Santa Fe New Mexican

What should tax reform look like?

- MY VIEW: JERRY ORTIZ Y PINO Sen. Jerry Ortiz y Pino is a state Senator from Bernalillo County, who has served since 2005. He serves as the chairman of the Senate Public Affairs Committee.

One of Gov. Susana Martinez’s pointed criticisms of the recent legislativ­e session was that it failed to enact tax reform. She has dangled the need for such action as something that a special session will have to address if she is to sign any balanced budget proposal.

There are several fallacies in the governor’s position. First, legislator­s actually did pass a tax-reform measure, House Bill 191, initially introduced by Republican Rep. Larry Larrañaga, R-Albuquerqu­e, and amended in Senate Finance to include several pieces taken from the broader bill, House Bill 412, sponsored by another Republican, Rep. Jason Harper of Rio Rancho.

There was a very good reason for resisting HB 412 in the Senate. While the principle (broaden the gross receipts tax base and lower the rate) makes sense, the complexity of Rep. Harper’s bill, which attempts to end almost all exemptions to the gross receipts tax, made it a 333-page Goliath of dense, arcane tax verbiage. When it reached the Senate in the last week of the session, it proved literally impossible for our staff experts to score. We couldn’t tell if it would increase revenues or decrease them — or by how much.

So instead of ramming it through, our Finance Committee chose the far more reasonable alternativ­e of pulling out a few pieces that could be scored and including them in Larrañaga’s less-ambitious tax-reform measure. But the Legislatur­e has been twice burned in recent years by supposed “tax reforms” billed as “revenue neutral” or to even as a stimulus producing additional tax revenue.

When former New Mexico Gov. Bill Richardson eliminated in stages all state personal income tax brackets above $26,000, legislator­s were assured this would spark an enormous boom in wealthy people choosing to move here and in wealthy New Mexicans investing in businesses here. Neither happened, and we effectivel­y wiped out $100 million a year in revenues that used to help finance state programs.

Then, when Gov. Martinez sprang a last-minute corporate income tax “reform” on us four years ago, we were again confidentl­y assured by her tax gurus that this would be an economic engine resulting in greater business activity, hence greater state revenue. Once more it was a mirage — and the true cost of that “reform” is at least another $100 million annually — lost revenue with nothing to show for it.

So talk of tax reform makes me very nervous. I agree our tax system has become seriously deformed, but insufficie­nt attention is given to what the previous tax cuts have produced: an imbalanced, twisted tax system, one overly dependent on the gross receipts tax (which has grown following each of the other “reform” attempts).

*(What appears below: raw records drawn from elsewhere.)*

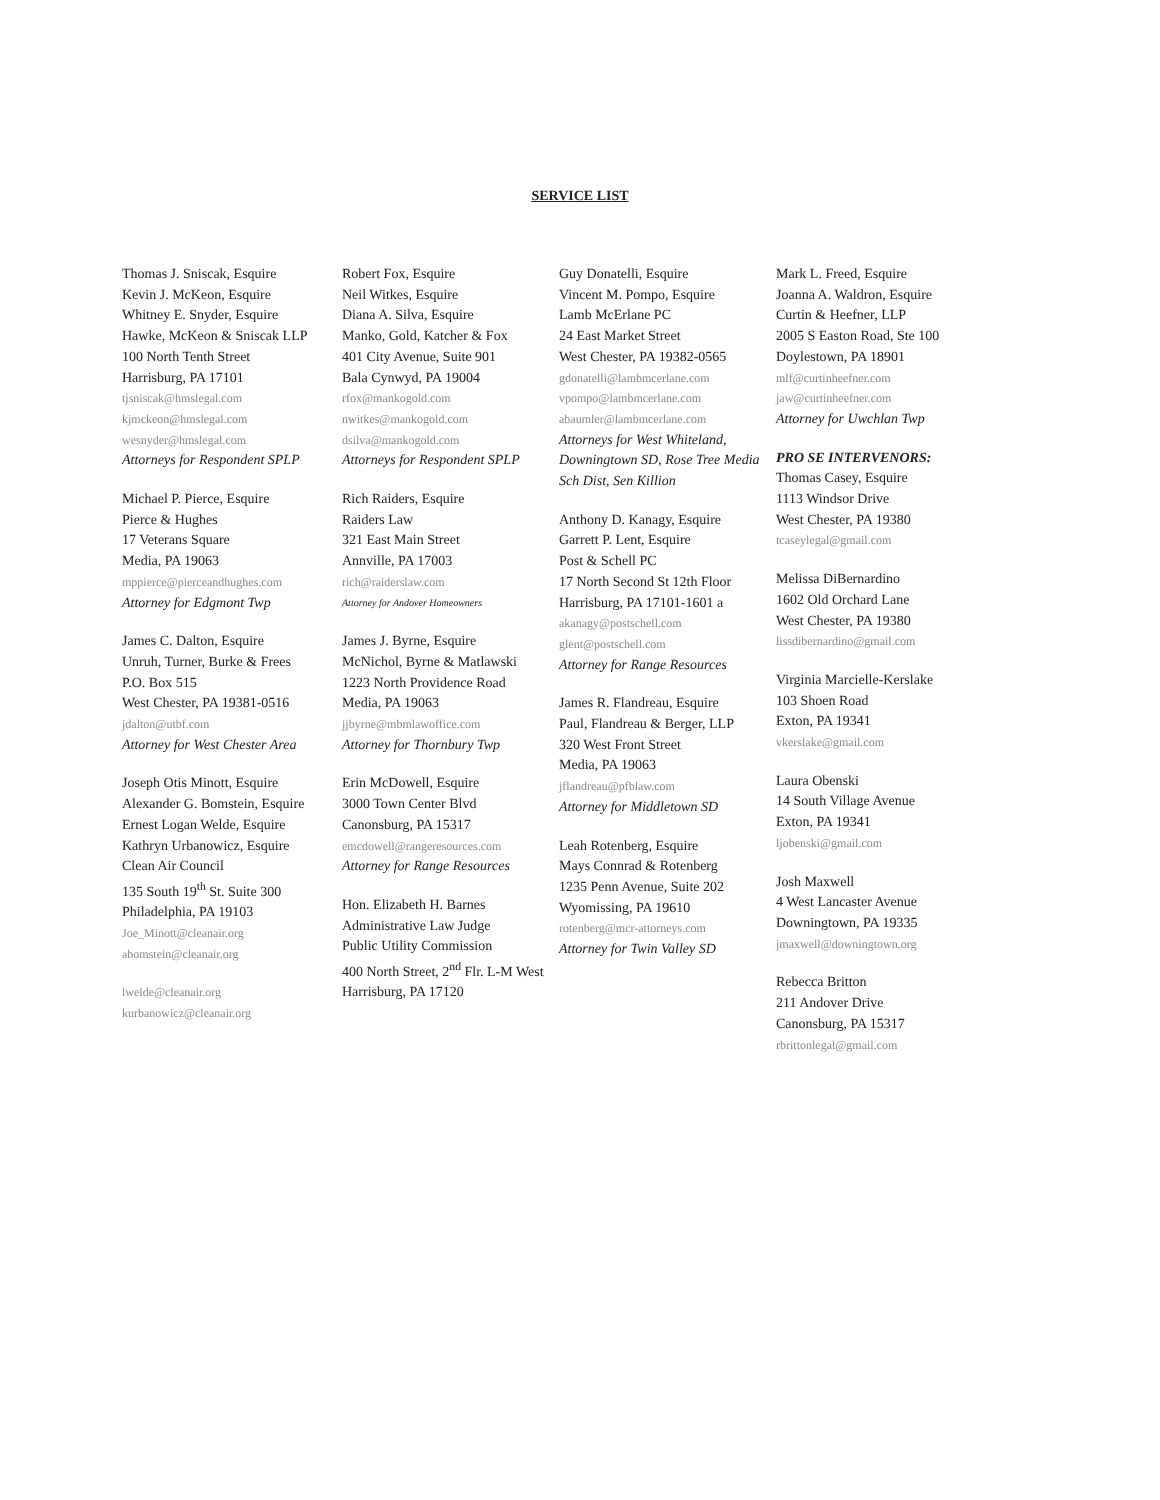SERVICE LIST
Thomas J. Sniscak, Esquire
Kevin J. McKeon, Esquire
Whitney E. Snyder, Esquire
Hawke, McKeon & Sniscak LLP
100 North Tenth Street
Harrisburg, PA 17101
tjsniscak@hmslegal.com
kjmckeon@hmslegal.com
wesnyder@hmslegal.com
Attorneys for Respondent SPLP
Michael P. Pierce, Esquire
Pierce & Hughes
17 Veterans Square
Media, PA 19063
mppierce@pierceandhughes.com
Attorney for Edgmont Twp
James C. Dalton, Esquire
Unruh, Turner, Burke & Frees
P.O. Box 515
West Chester, PA 19381-0516
jdalton@utbf.com
Attorney for West Chester Area
Joseph Otis Minott, Esquire
Alexander G. Bomstein, Esquire
Ernest Logan Welde, Esquire
Kathryn Urbanowicz, Esquire
Clean Air Council
135 South 19<sup>th</sup> St. Suite 300
Philadelphia, PA 19103
Joe_Minott@cleanair.org
abomstein@cleanair.org
lwelde@cleanair.org
kurbanowicz@cleanair.org
Robert Fox, Esquire
Neil Witkes, Esquire
Diana A. Silva, Esquire
Manko, Gold, Katcher & Fox
401 City Avenue, Suite 901
Bala Cynwyd, PA 19004
rfox@mankogold.com
nwitkes@mankogold.com
dsilva@mankogold.com
Attorneys for Respondent SPLP
Rich Raiders, Esquire
Raiders Law
321 East Main Street
Annville, PA 17003
rich@raiderslaw.com
Attorney for Andover Homeowners
James J. Byrne, Esquire
McNichol, Byrne & Matlawski
1223 North Providence Road
Media, PA 19063
jjbyrne@mbmlawoffice.com
Attorney for Thornbury Twp
Erin McDowell, Esquire
3000 Town Center Blvd
Canonsburg, PA 15317
emcdowell@rangeresources.com
Attorney for Range Resources
Hon. Elizabeth H. Barnes
Administrative Law Judge
Public Utility Commission
400 North Street, 2<sup>nd</sup> Flr. L-M West
Harrisburg, PA 17120
Guy Donatelli, Esquire
Vincent M. Pompo, Esquire
Lamb McErlane PC
24 East Market Street
West Chester, PA 19382-0565
gdonatelli@lambmcerlane.com
vpompo@lambmcerlane.com
abaumler@lambmcerlane.com
Attorneys for West Whiteland, Downingtown SD, Rose Tree Media Sch Dist, Sen Killion
Anthony D. Kanagy, Esquire
Garrett P. Lent, Esquire
Post & Schell PC
17 North Second St 12th Floor
Harrisburg, PA 17101-1601 a
akanagy@postschell.com
glent@postschell.com
Attorney for Range Resources
James R. Flandreau, Esquire
Paul, Flandreau & Berger, LLP
320 West Front Street
Media, PA 19063
jflandreau@pfblaw.com
Attorney for Middletown SD
Leah Rotenberg, Esquire
Mays Connrad & Rotenberg
1235 Penn Avenue, Suite 202
Wyomissing, PA 19610
rotenberg@mcr-attorneys.com
Attorney for Twin Valley SD
Mark L. Freed, Esquire
Joanna A. Waldron, Esquire
Curtin & Heefner, LLP
2005 S Easton Road, Ste 100
Doylestown, PA 18901
mlf@curtinheefner.com
jaw@curtinheefner.com
Attorney for Uwchlan Twp
PRO SE INTERVENORS:
Thomas Casey, Esquire
1113 Windsor Drive
West Chester, PA 19380
tcaseylegal@gmail.com
Melissa DiBernardino
1602 Old Orchard Lane
West Chester, PA 19380
lissdibernardino@gmail.com
Virginia Marcielle-Kerslake
103 Shoen Road
Exton, PA 19341
vkerslake@gmail.com
Laura Obenski
14 South Village Avenue
Exton, PA 19341
ljobenski@gmail.com
Josh Maxwell
4 West Lancaster Avenue
Downingtown, PA 19335
jmaxwell@downingtown.org
Rebecca Britton
211 Andover Drive
Canonsburg, PA 15317
rbrittonlegal@gmail.com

There is a fairer and far more predictabl­e tax source that we need to return to: the income tax — the way to end our regressive revenue picture; the way to stop squeezing a higher percentage of their money from the poor and working class than the wealthy pay.

No true tax reform can be discussed that does not also include an effort at reintroduc­ing upper tax brackets to New Mexico’s structure. These could be fairly broad. Since all taxpayers pay the same rate now for everything over $26,000 in income, adding three additional 1 percent brackets (at say, $126,000, $226,000 and $326,000) ought to be considered.

In fact, we could consider tying additional income tax brackets to Harper’s gross receipts tax reform. They could be used as triggers: Should gross receipts tax revenue under Harper’s bill drop, we could add income tax brackets and use the resulting revenue to make up the difference.

Tax reform is legislativ­e sausagemak­ing at its most extreme. We shouldn’t rush into any more mistakes, no matter how irritated careful deliberati­on makes the governor feel.